WHAT IS NEEDED:
Retrieve every line of the data holding the word "none".
***** EXTRACTED MATERIAL *****
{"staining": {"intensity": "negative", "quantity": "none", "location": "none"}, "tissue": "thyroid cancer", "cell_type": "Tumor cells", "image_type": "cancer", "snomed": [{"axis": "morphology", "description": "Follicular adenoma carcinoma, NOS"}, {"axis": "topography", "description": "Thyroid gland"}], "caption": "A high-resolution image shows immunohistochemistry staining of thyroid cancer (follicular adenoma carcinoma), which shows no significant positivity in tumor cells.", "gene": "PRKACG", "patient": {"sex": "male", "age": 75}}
*****
***** EXTRACTED MATERIAL *****
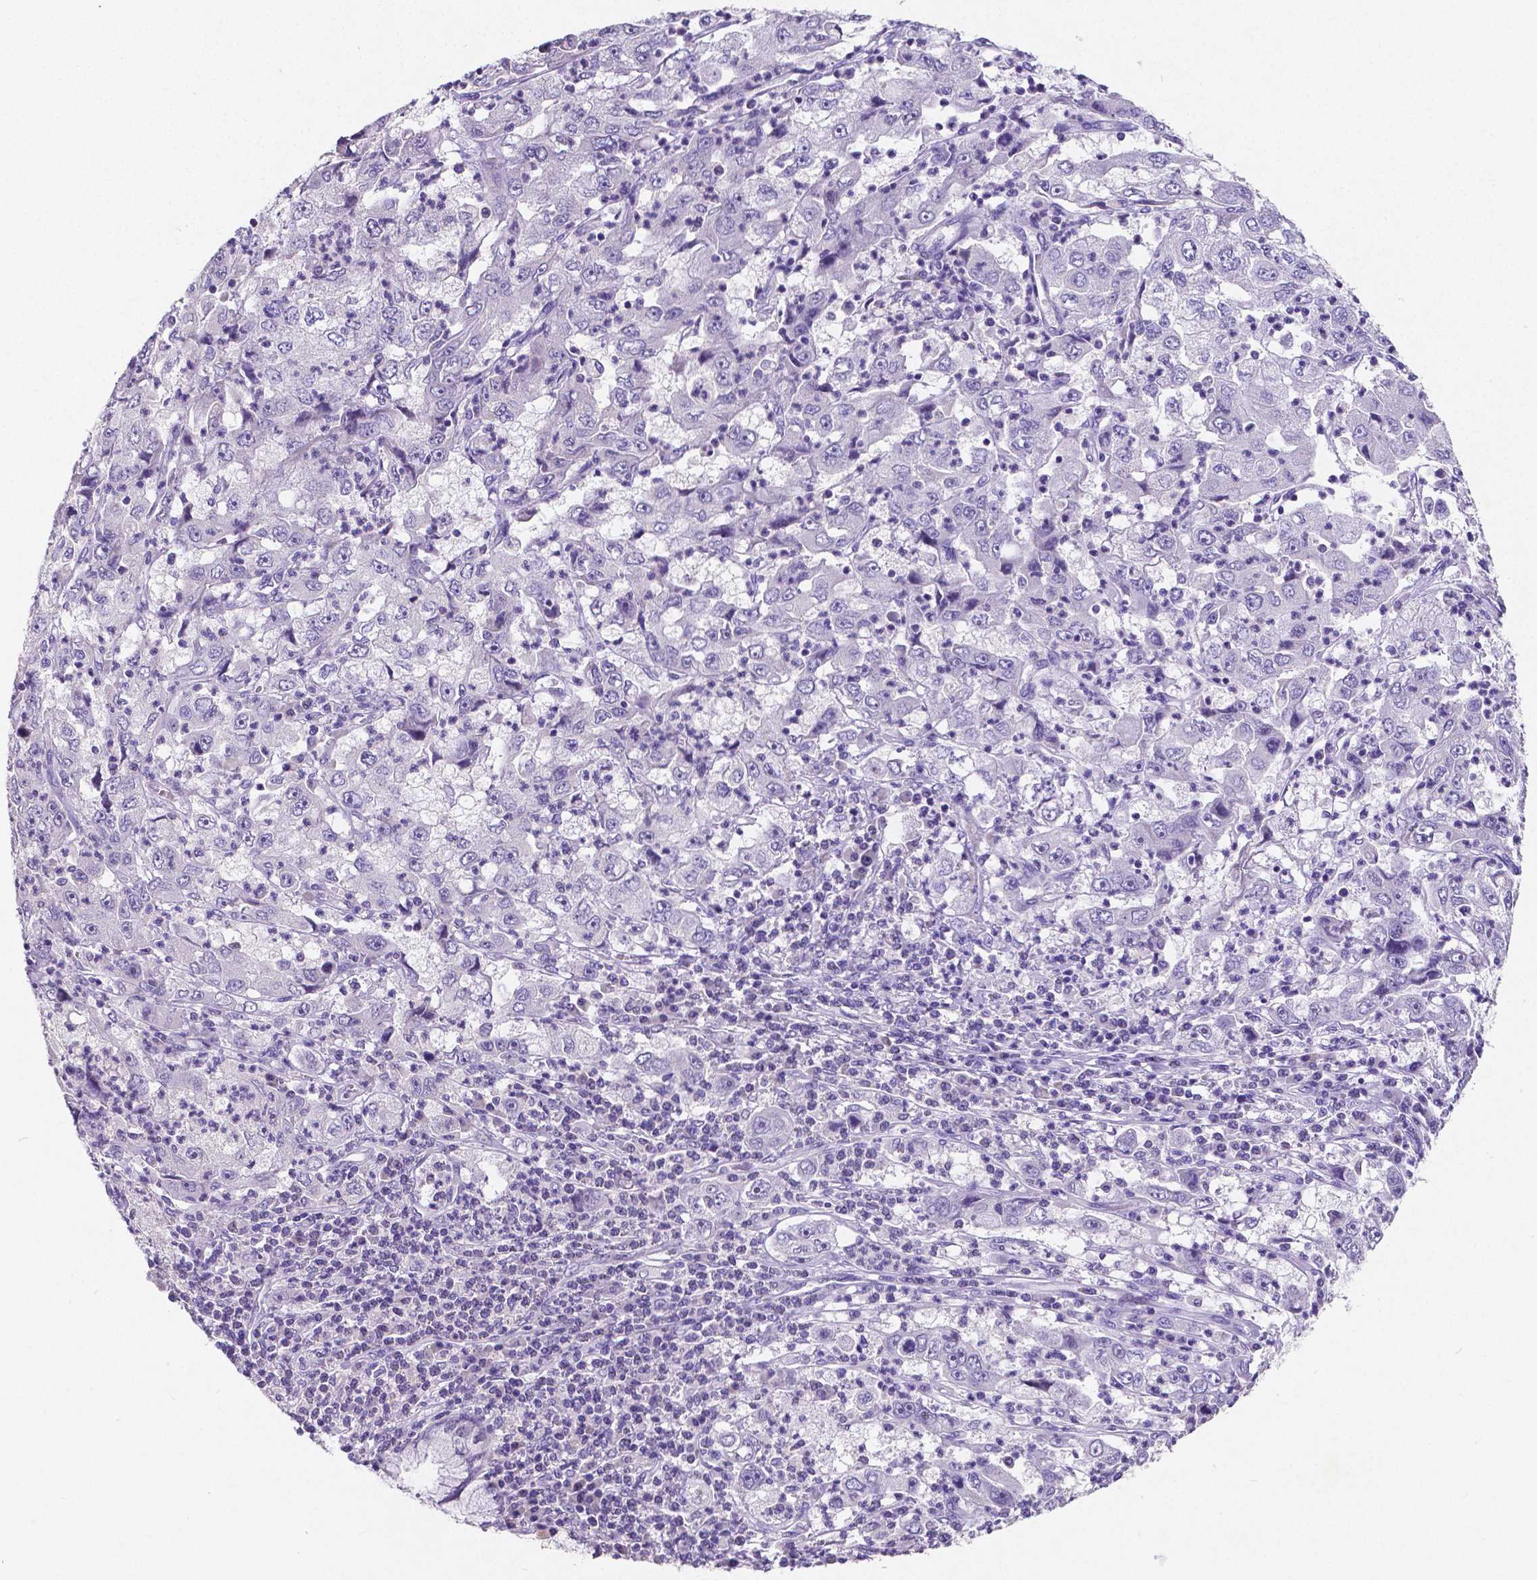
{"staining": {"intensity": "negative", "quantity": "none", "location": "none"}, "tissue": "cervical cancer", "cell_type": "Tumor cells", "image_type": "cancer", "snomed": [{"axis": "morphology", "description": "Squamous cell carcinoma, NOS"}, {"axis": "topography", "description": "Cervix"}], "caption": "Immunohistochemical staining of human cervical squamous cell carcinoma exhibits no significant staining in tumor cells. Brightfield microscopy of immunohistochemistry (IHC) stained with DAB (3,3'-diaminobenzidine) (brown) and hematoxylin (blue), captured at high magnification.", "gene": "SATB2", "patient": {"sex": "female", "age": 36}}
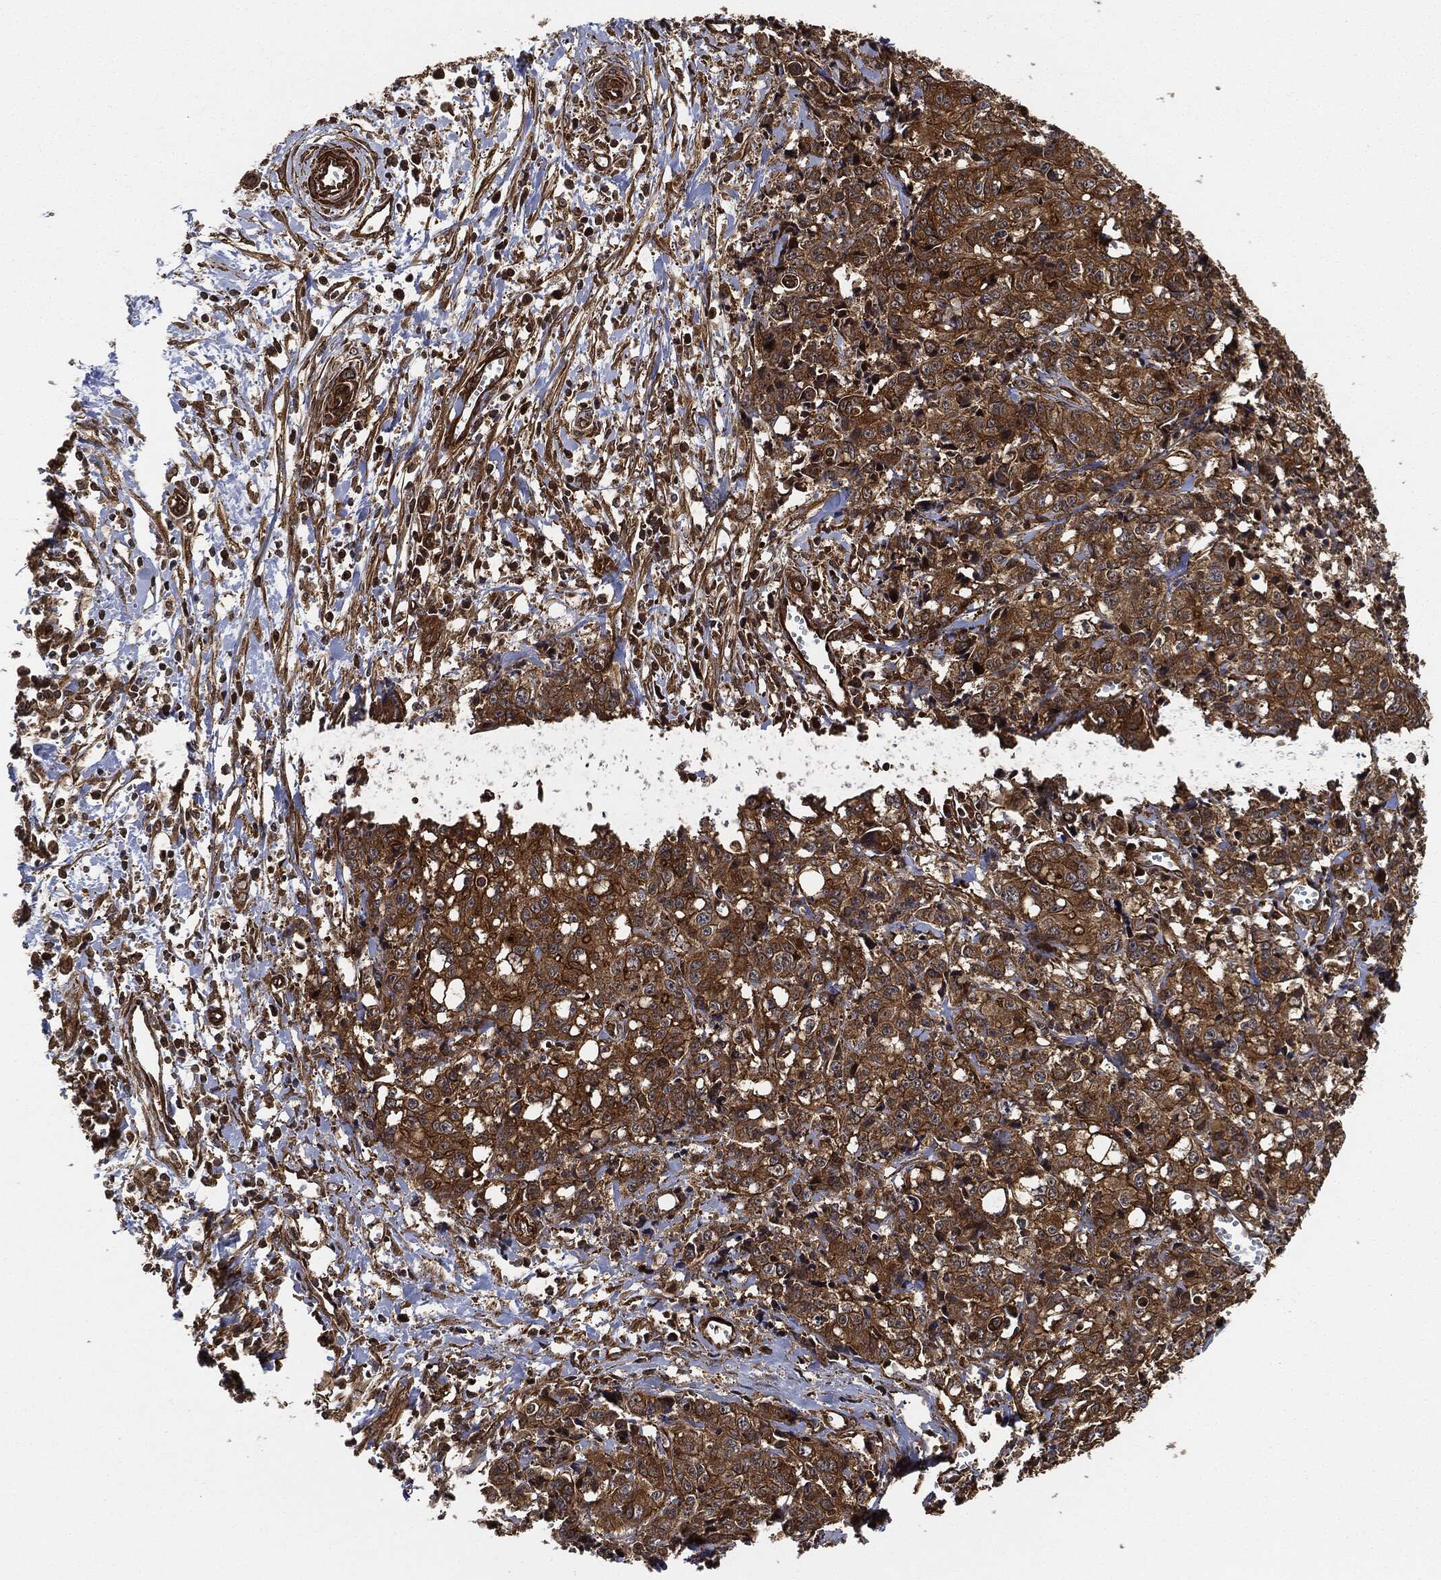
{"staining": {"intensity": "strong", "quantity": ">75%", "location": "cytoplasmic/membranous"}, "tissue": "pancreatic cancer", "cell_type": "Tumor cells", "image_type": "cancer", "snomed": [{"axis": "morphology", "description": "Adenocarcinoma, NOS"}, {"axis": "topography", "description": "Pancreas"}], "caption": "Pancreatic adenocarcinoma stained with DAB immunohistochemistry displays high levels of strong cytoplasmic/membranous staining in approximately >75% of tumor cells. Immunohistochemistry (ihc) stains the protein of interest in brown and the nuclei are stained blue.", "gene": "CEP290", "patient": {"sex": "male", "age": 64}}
*****
PROBLEM SOLUTION:
{"staining": {"intensity": "negative", "quantity": "none", "location": "none"}, "tissue": "thyroid cancer", "cell_type": "Tumor cells", "image_type": "cancer", "snomed": [{"axis": "morphology", "description": "Follicular adenoma carcinoma, NOS"}, {"axis": "topography", "description": "Thyroid gland"}], "caption": "A high-resolution image shows immunohistochemistry staining of thyroid cancer (follicular adenoma carcinoma), which shows no significant positivity in tumor cells.", "gene": "PRKACG", "patient": {"sex": "male", "age": 75}}
{"staining": {"intensity": "negative", "quantity": "none", "location": "none"}, "tissue": "cervical cancer", "cell_type": "Tumor cells", "image_type": "cancer", "snomed": [{"axis": "morphology", "description": "Squamous cell carcinoma, NOS"}, {"axis": "topography", "description": "Cervix"}], "caption": "Immunohistochemical staining of human cervical squamous cell carcinoma exhibits no significant staining in tumor cells. Brightfield microscopy of immunohistochemistry (IHC) stained with DAB (3,3'-diaminobenzidine) (brown) and hematoxylin (blue), captured at high magnification.", "gene": "SATB2", "patient": {"sex": "female", "age": 36}}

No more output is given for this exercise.